Optimizing GPT for Video Understanding: Zero-Shot Performance and Prompt Engineering
Mark Beliaev, Victor Yang, Madhura Raju, Jiachen Sun, Xinghai Hu
TL;DR
This work evaluates GPT-4o for zero-shot multi-modal video classification on seven TikTok-focused quality categories, using vision-language prompts and a policy-driven framework. It demonstrates that prompt design, particularly shorter policy prompts and decomposition-aggregation prompting for complex categories like Clickbait, can achieve competitive or superior performance without fine-tuning.
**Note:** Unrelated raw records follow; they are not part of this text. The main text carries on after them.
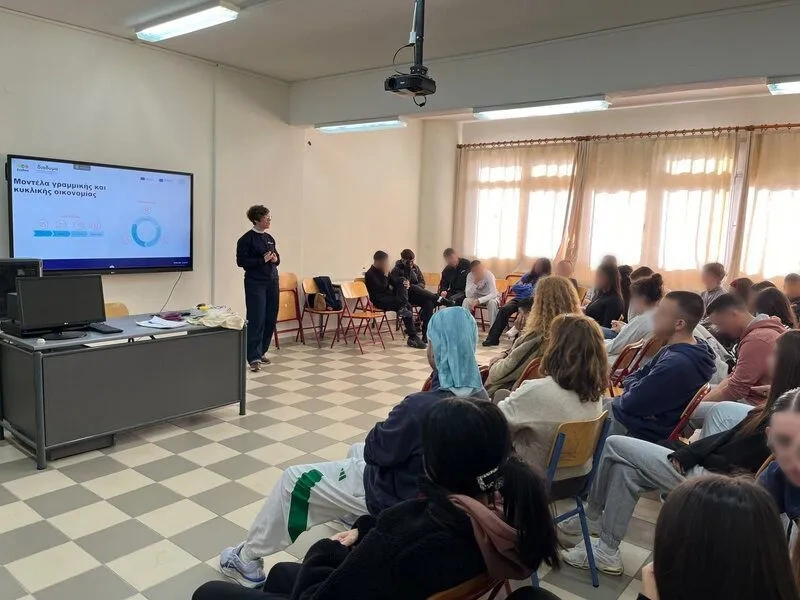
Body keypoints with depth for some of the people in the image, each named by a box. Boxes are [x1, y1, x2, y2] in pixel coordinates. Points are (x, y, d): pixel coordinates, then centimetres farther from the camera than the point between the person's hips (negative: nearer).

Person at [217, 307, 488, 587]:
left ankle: (247, 559, 24)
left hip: (396, 496, -8)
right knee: (355, 450, 33)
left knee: (294, 481, 5)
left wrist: (392, 423, -7)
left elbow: (376, 450, -21)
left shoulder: (421, 407, -37)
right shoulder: (479, 397, -11)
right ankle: (351, 516, 57)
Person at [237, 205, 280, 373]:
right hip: (255, 284, -7)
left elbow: (277, 258, 22)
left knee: (271, 319, 7)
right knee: (256, 320, -8)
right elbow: (241, 261, -12)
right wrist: (262, 260, -18)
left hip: (272, 282, 7)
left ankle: (261, 352, 20)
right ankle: (254, 358, -4)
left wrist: (275, 259, -1)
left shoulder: (269, 238, 14)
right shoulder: (246, 239, -7)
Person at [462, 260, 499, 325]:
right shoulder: (470, 276, -19)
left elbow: (494, 294, -34)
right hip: (477, 296, 2)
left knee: (492, 302, -34)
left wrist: (478, 301, -43)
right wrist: (475, 282, -39)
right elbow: (468, 295, -25)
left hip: (490, 297, -2)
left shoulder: (489, 275, -27)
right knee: (466, 301, -25)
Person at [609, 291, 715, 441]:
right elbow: (643, 374, 11)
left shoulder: (678, 364, -31)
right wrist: (633, 383, -10)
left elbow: (631, 403, -26)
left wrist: (630, 383, -6)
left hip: (637, 430, -9)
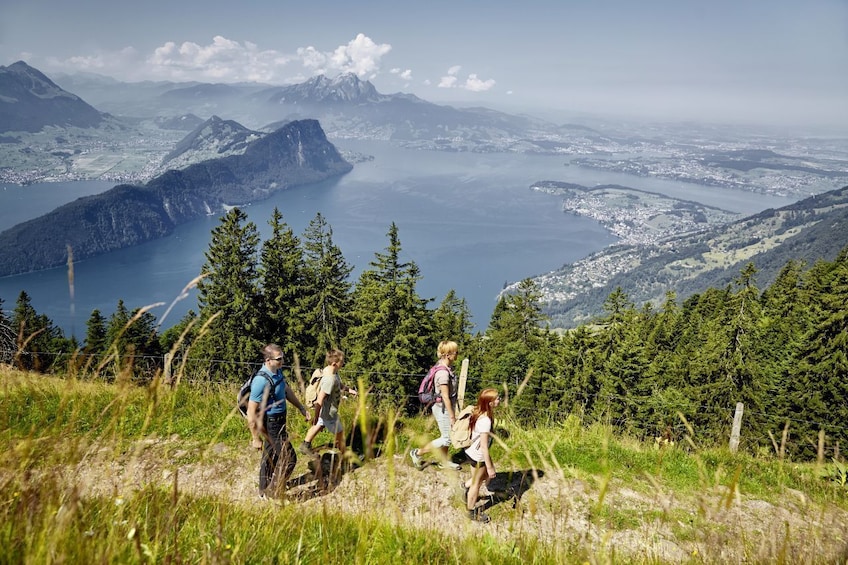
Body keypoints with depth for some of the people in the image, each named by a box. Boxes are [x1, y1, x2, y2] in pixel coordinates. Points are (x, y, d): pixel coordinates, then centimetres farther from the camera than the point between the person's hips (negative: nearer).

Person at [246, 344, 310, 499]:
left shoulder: (277, 372, -1)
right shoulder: (261, 381, -29)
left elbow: (287, 390, 18)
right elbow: (251, 412, -25)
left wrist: (302, 408, 17)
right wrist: (256, 438, -19)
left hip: (279, 421, 9)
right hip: (270, 425, -9)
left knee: (270, 457, 21)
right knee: (289, 458, -4)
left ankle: (264, 491, 38)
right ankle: (270, 493, 11)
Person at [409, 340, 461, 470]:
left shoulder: (444, 367, 2)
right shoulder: (443, 372, -27)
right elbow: (445, 397, -24)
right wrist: (452, 416, -17)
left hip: (444, 407, 9)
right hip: (443, 409, -9)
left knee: (446, 435, 20)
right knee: (446, 439, 3)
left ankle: (443, 461, 36)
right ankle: (417, 453, 13)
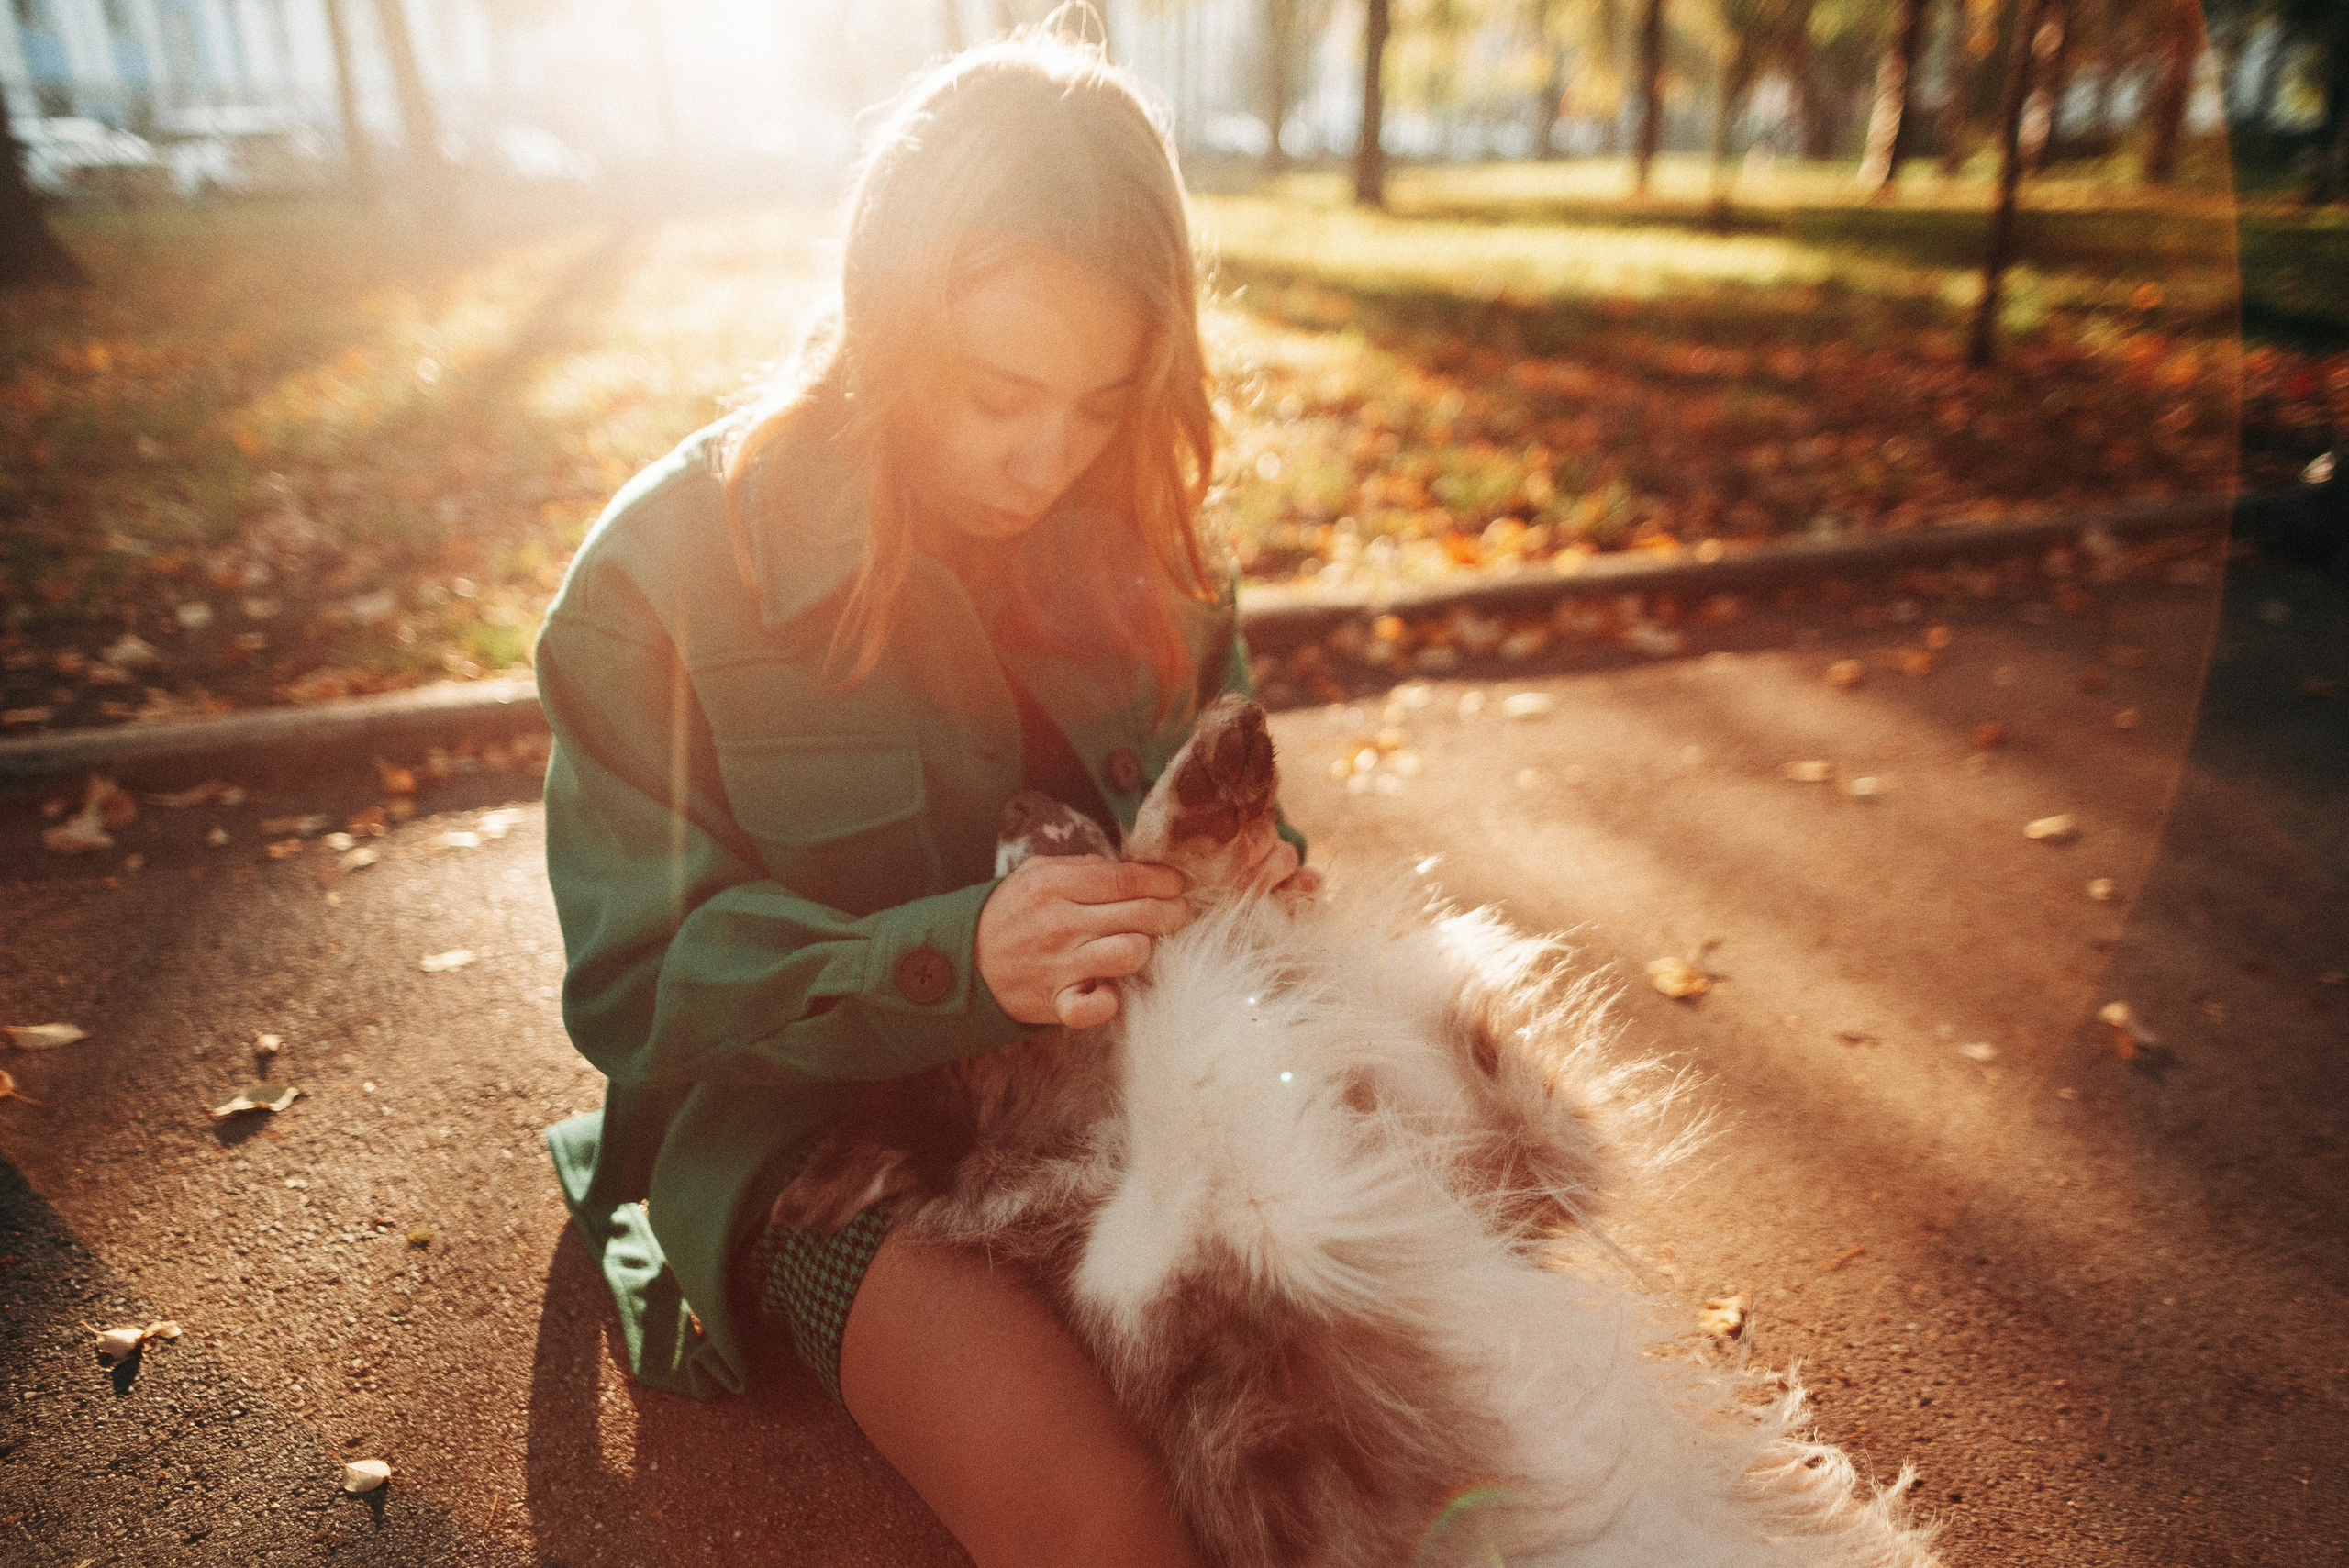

The study provides a practical, scalable approach for industry-grade content moderation and offers insights into how prompt engineering can bridge gaps between general-purpose LLMs and task-specific moderation needs. Limitations include not testing newer reasoning-models and not incorporating audio modality, suggesting future directions toward hybrid models with fine-tuning and richer multi-modal integration.
Abstract
In this study, we tackle industry challenges in video content classification by exploring and optimizing GPT-based models for zero-shot classification across seven critical categories of video quality. We contribute a novel approach to improving GPT's performance through prompt optimization and policy refinement, demonstrating that simplifying complex policies significantly reduces false negatives. Additionally, we introduce a new decomposition-aggregation-based prompt engineering technique, which outperforms traditional single-prompt methods. These experiments, conducted on real industry problems, show that thoughtful prompt design can substantially enhance GPT's performance without additional finetuning, offering an effective and scalable solution for improving video classification.